My second half marathon was in June 2013 and it kind of kicked my butt. Instead of attending the infamous Second City in Chicago, with not only my teammates but my best friend who came to cheer me on, I lay in bed clenching my head to stop the throbbing. I had the worst migraine. I beat some 27 minutes off my half marathon time but that didn’t seem to matter when I could barely move, I couldn’t eat and I needed complete silent darkness.

Not to mention I had this growing pain in, what I thought was, my IT band and I decided that running and I need to slow down.

I had dreams of running a sub 30-minute 5K before my 30th birthday and I focused on that. I tried to sign up for one race a month and for six months or so I was actually doing pretty well. My best time was just over 32 minutes and I had just under a year to kick 2 minutes off my time – no big deal.

But my IT band has different opinions. Or my SI joint. Jury is still out as to what is actually bothering me. But something from my butt to my knee hurt.

I’ve seen a massage therapist, a chiropractor. I’ve had cortisone shorts and ultrasounds. I took time off from running. I tried yoga. Yet, no one has any real good reason why it hurts or what I can do to make it feel better.

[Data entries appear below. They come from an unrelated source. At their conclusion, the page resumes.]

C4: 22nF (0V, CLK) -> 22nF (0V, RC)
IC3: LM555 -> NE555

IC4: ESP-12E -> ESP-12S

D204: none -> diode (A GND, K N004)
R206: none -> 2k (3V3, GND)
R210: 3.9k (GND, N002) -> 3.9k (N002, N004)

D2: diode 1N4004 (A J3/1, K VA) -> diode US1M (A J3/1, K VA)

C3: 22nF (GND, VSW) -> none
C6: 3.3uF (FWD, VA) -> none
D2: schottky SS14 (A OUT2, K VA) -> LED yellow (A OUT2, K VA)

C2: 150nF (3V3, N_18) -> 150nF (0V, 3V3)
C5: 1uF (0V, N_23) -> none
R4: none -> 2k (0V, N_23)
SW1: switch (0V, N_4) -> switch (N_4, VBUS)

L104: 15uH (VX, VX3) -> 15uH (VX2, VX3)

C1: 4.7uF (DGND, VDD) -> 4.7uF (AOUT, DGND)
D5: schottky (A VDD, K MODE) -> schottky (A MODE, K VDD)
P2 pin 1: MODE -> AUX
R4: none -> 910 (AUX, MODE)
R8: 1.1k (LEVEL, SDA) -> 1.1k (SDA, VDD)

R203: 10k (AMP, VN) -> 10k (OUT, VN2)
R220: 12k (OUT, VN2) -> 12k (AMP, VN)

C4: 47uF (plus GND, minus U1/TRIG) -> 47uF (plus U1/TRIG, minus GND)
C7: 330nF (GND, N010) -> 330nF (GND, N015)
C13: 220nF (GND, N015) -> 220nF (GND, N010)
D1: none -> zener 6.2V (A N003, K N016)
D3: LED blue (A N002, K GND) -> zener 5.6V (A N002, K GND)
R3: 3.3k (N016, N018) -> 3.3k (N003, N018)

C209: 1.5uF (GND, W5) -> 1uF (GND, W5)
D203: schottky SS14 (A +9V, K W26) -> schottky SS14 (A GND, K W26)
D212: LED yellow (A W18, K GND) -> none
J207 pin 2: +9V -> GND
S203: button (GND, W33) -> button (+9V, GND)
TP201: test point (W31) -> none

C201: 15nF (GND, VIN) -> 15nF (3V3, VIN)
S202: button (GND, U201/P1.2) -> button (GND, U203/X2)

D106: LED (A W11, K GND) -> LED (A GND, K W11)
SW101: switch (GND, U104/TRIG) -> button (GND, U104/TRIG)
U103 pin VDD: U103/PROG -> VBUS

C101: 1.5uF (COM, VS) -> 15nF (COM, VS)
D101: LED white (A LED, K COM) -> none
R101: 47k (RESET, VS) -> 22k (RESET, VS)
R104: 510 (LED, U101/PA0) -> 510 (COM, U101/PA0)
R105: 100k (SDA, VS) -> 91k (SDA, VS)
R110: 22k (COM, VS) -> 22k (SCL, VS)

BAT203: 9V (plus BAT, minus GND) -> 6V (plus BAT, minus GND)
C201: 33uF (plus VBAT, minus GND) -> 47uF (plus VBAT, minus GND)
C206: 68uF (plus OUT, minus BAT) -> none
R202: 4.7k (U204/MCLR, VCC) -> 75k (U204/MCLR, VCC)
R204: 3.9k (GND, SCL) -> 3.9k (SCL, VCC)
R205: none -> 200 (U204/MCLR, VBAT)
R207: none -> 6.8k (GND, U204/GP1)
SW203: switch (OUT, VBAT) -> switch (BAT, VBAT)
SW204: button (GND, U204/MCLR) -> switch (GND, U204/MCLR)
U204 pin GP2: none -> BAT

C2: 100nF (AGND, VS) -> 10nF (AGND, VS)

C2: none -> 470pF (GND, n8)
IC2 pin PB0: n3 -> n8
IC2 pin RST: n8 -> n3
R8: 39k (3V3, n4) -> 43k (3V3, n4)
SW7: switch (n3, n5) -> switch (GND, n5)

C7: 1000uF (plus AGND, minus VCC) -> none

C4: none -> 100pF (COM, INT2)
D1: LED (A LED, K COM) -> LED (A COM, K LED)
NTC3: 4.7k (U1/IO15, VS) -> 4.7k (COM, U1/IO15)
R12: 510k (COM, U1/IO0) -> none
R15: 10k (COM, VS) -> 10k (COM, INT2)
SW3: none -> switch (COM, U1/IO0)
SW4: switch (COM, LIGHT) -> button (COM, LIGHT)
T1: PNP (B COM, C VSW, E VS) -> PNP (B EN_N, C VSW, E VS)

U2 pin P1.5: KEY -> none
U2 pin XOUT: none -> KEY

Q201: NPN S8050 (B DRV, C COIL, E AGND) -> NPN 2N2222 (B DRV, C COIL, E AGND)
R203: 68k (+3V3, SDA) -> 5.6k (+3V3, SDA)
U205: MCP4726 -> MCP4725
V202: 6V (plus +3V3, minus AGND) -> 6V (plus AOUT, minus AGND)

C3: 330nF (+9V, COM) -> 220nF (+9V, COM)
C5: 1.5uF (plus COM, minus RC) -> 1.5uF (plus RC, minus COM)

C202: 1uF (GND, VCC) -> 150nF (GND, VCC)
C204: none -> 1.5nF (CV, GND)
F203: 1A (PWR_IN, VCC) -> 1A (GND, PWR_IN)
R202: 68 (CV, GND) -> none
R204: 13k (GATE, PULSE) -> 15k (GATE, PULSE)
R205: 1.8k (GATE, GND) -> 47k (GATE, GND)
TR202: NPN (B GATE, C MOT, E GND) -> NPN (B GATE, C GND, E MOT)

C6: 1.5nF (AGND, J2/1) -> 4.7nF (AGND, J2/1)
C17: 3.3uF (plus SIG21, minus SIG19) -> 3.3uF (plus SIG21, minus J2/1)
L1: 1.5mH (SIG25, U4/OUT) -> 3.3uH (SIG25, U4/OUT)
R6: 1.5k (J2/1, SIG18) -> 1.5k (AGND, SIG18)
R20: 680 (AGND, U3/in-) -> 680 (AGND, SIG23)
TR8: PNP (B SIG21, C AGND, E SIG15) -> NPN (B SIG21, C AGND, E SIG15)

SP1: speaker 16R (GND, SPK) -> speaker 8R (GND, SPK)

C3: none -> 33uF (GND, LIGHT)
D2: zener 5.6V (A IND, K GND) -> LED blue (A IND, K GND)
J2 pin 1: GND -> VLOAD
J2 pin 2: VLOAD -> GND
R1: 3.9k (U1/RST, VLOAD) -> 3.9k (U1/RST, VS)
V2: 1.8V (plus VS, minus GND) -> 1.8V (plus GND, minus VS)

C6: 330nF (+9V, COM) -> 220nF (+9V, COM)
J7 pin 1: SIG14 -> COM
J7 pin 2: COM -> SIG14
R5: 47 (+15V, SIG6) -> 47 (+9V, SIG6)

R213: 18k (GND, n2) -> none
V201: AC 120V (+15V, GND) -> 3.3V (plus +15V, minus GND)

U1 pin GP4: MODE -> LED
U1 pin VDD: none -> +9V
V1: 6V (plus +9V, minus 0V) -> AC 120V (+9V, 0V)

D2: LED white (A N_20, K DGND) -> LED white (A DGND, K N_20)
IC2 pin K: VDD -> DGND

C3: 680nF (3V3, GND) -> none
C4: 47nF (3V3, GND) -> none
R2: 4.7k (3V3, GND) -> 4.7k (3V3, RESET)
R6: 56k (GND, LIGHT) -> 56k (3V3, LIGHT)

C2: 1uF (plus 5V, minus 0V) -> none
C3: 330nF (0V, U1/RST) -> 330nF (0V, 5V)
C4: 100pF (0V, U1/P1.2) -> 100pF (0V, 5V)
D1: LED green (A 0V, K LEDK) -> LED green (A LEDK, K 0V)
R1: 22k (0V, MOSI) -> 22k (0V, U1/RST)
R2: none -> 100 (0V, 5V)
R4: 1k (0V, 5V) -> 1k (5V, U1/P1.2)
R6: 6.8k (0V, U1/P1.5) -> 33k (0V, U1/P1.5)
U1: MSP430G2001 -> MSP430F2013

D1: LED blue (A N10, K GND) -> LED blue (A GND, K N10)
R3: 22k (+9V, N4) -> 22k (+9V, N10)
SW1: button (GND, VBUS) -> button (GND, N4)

It’s a pain that is there every day. I’ve almost become used to the pain that I don’t even acknowledge it’s there.

Ironically, when I decide that I’m ready to lace up my running sneakers again… my IT band/SI joint/pain in my ass (literally!) hurts more than ever.

But a little pain never stopped me before. And I’m not going to let it stop me now!

So, I signed up for a race. With my FAVORITE people!

While I have considered myself to be a part of the TC CT family for over a year now. (I have volunteered for three seasons and even held a part time co-manager job this Spring.) This is the first time I am officially, and very proudly, a participant for Team Challenge Connecticut!!

I started this blog back in 2012 when I first started running, I’m happy to lead this blog back to running!

Join me on this journey as I get back to where I feel my best. My healthiest. With my favorite extended family.